The argument that transcripts of most human genes are alternatively spliced does not make any sense on many levels [Two Examples of "Alternative Splicing" and Making Sense in Biology and A Challenge to Fans of Alternative Splicing].
- High Mutation Rate in Males: We knew about this long before the human genome sequence was determined. The original discovery is attributed to J.B.S. Haldane in 1947 (see Crow, 1997 for a review). I don't know why Francis Collins didn't know about this before 2000.

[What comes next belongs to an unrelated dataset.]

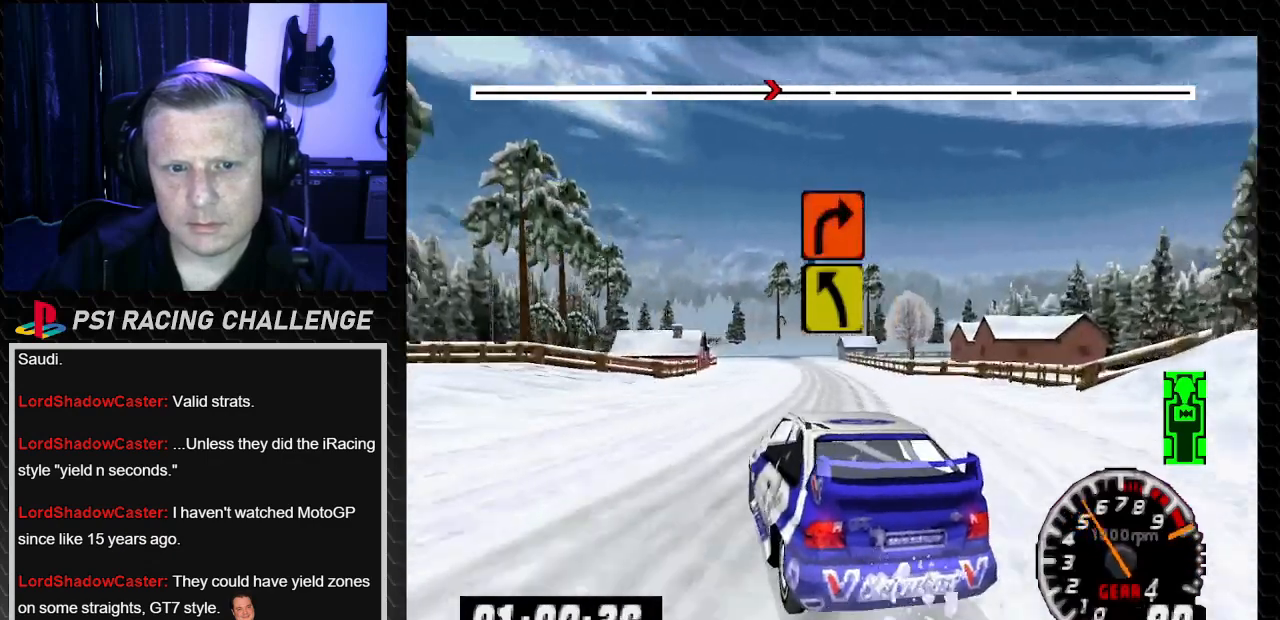
{"buttons": ["TRIANGLE"], "left_stick": "center", "right_stick": "up", "events": []}
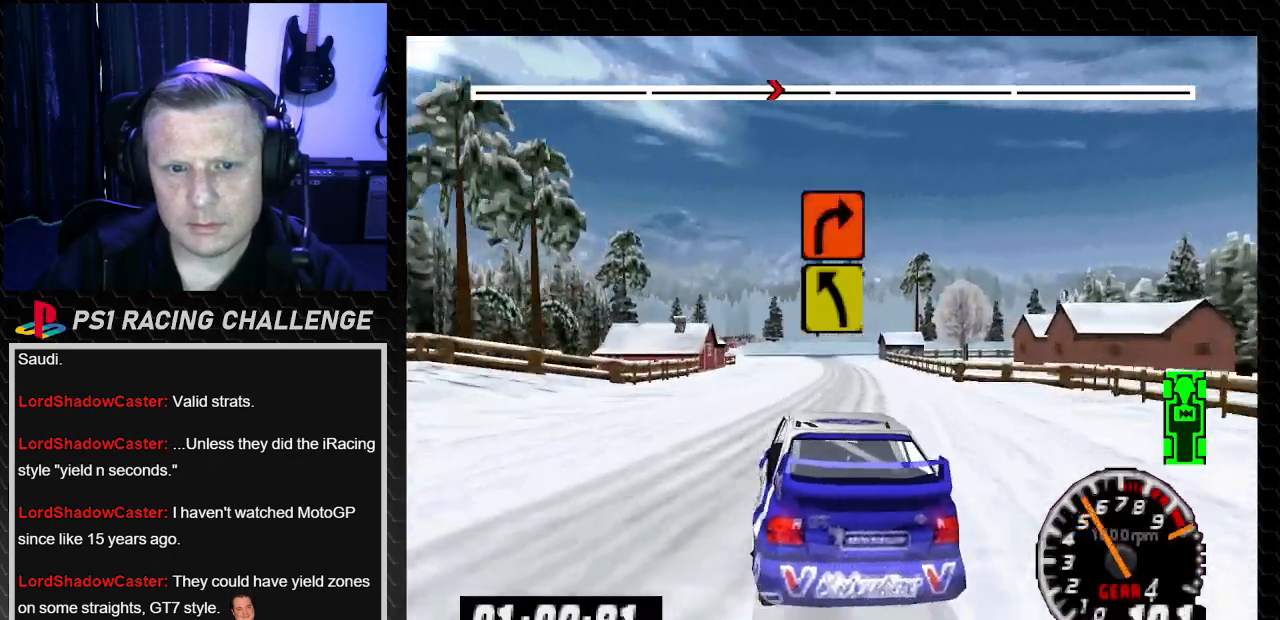
{"buttons": ["TRIANGLE"], "left_stick": "center", "right_stick": "up", "events": [[233, "DPAD_RIGHT", "down"], [233, "left_stick", "down-right"], [367, "DPAD_RIGHT", "up"], [367, "left_stick", "center"]]}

- “Junk” DNA may not be junk after all: He's wrong about that. We know that about 90% of our genome is junk. Most of us knew that before the human genome sequence was published and the sequence provided solid evidence that we were right. For example, it turned out that half the genome was bits and pieces of defective transposons just as predicted. It turned out that there were only about 30,000 genes, just as expected. It turned out that there were large stretches of highly repetitive DNA, just as expected. It turned out that 20% of the genome consisted of highly variable intron sequences (junk), just as expected. And we soon learned that much of the rest of the genome was not conserved, just as expected.